Sunday, August 12, 2012

Theory and Society 41(5)

Theory and Society, September 2012: Volume 41, Issue 5

On the public commitment of intellectuals in late socialist China
Maurizio Marinelli
This article investigates the intense debate on the figure of “Chinese public intellectuals,” which has gained increasing importance, both inside and outside Mainland China, during the last decade. The climax was reached in the year 2004, when the debate on the search for and against a role for the “public intellectuals” became the litmus test of the intellectual intersections between the State actors and the public. Through a close reading of the crucial documents, this article critically engages with the terminology and the interpretive paradigms employed. Thus the article highlights the contribution of the scholars examined to a dialogue on the role of critical thinking within China as well as globally. In fact, the exploration of the diversity of contemporary Chinese thought on the topic of “public intellectuals” can be inscribed within the framework of the following questions: How is the social category of “public intellectuals” used and why? And, ultimately, what does it really means to be an intellectual for the public in China today? In this sense, the article sheds light on the indigenous and foreign understandings of “public” and “intellectual.”

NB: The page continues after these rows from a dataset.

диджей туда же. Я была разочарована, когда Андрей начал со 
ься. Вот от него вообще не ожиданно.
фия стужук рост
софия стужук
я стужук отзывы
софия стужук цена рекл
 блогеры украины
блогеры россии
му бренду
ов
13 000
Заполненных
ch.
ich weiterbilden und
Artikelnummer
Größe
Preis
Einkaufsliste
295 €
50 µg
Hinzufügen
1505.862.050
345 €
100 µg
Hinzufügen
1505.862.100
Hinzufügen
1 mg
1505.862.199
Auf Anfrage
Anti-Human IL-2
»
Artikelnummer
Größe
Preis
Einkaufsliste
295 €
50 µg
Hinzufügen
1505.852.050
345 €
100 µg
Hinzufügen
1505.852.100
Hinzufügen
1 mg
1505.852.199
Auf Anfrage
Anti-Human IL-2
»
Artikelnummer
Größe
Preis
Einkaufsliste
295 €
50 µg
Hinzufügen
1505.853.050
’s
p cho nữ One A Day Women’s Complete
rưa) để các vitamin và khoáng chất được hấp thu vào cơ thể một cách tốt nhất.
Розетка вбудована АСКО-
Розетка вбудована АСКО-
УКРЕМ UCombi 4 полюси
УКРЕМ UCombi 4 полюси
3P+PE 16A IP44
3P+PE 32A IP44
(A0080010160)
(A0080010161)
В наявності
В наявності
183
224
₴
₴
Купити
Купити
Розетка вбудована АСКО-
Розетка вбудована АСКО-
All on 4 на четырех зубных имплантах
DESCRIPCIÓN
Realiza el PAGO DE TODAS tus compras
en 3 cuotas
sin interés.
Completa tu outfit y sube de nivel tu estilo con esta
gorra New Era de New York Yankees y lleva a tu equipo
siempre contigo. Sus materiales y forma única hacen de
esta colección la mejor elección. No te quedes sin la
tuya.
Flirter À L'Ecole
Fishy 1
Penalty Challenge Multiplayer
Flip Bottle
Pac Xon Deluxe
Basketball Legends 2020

Bourdieu, International Relations, and European security
Trine Villumsen Berling
This article takes the failure to grasp fully the paradigmatic case of European security after the Cold War as an example of how International Relations (IR) would benefit from reformulating not only its empirical research questions but also several of its central conceptual building blocks with the aid of Bourdieusian sociology. The separation between theory and practice and the overemphasis on military power and state actors blind IR from seeing the power struggles that reshaped European security. Instead, a Bourdieusian reformulation adds new types of agency, focuses on the social production of forms of power, and stresses the processual rather than the substantive character of social reality.

Unraveling the enigma of Indira Gandhi’s rise in Indian politics: a woman leader’s quest for political legitimacy
Sourabh Singh
This article employs Bourdieu’s notion of symbolic capital to explain how Indira Gandhi gained legitimacy in Indian politics. It reveals that, in spite of having belonged to the politically illustrious Nehru family, Gandhi suffered numerous indignities as a minister in the immediate post-Nehruvian period because the incumbent political elite at the time, the Syndicate, devalued the symbolic value of her family-name-based-capital of mass popularity. In the meantime, changes in the clientelistic relations between the landed and landless caste groups had created conditions for the failure of the Syndicate’s claim that their capital of popularity among politicians was the symbolic capital of the Indian political field. Aware of social changes taking place in the countryside, Gandhi took advantage of her access to the symbolic power of the state offices to classify the landless caste groups as garib (poor) in order to defeat the Syndicate electorally. Having established her capital of popularity among the masses as the symbolic capital of the Indian political field, she cemented its status by using her control over ruling party leaders’ access to state offices and simultaneously creating a new classification of a competent leader in the ruling party. This study contributes to the existing studies of leadership, especially leadership by women, and the legitimacy-gaining process by revealing the role of contest among the elite over the meaning of symbolic capital in creating or destroying their respective authority.

Mobilizing ethnic competition
David Cunningham
Ethnic competition theory provides a powerful explanation for ethnic conflict, by demonstrating how variation in ethnic mobilization relates to intergroup struggles over scarce resources. However, the tendency to capture such relationships at the aggregate level, through macro-level proxies of intergroup competition, offers little insight into the processes through which ethnic grievances mobilize into contentious action. This article integrates insights from the social movements literature to address how competitive contexts crystallize into broader conflicts. Drawing on data from the civil rights-era Ku Klux Klan—perhaps the quintessential case of contentious ethnic organization in the United States—the analysis focuses on the ways in which meso-level arrangements mediate the relationship between overarching competitive contexts and ethnic conflict. Results of a paired comparative analysis of KKK mobilization in Greensboro and Charlotte demonstrate that social and spatial relations within each city shaped the contours of perceived competition and subsequent ethnic organization in ways that were not always predictable through observation of conventional proxies of competition.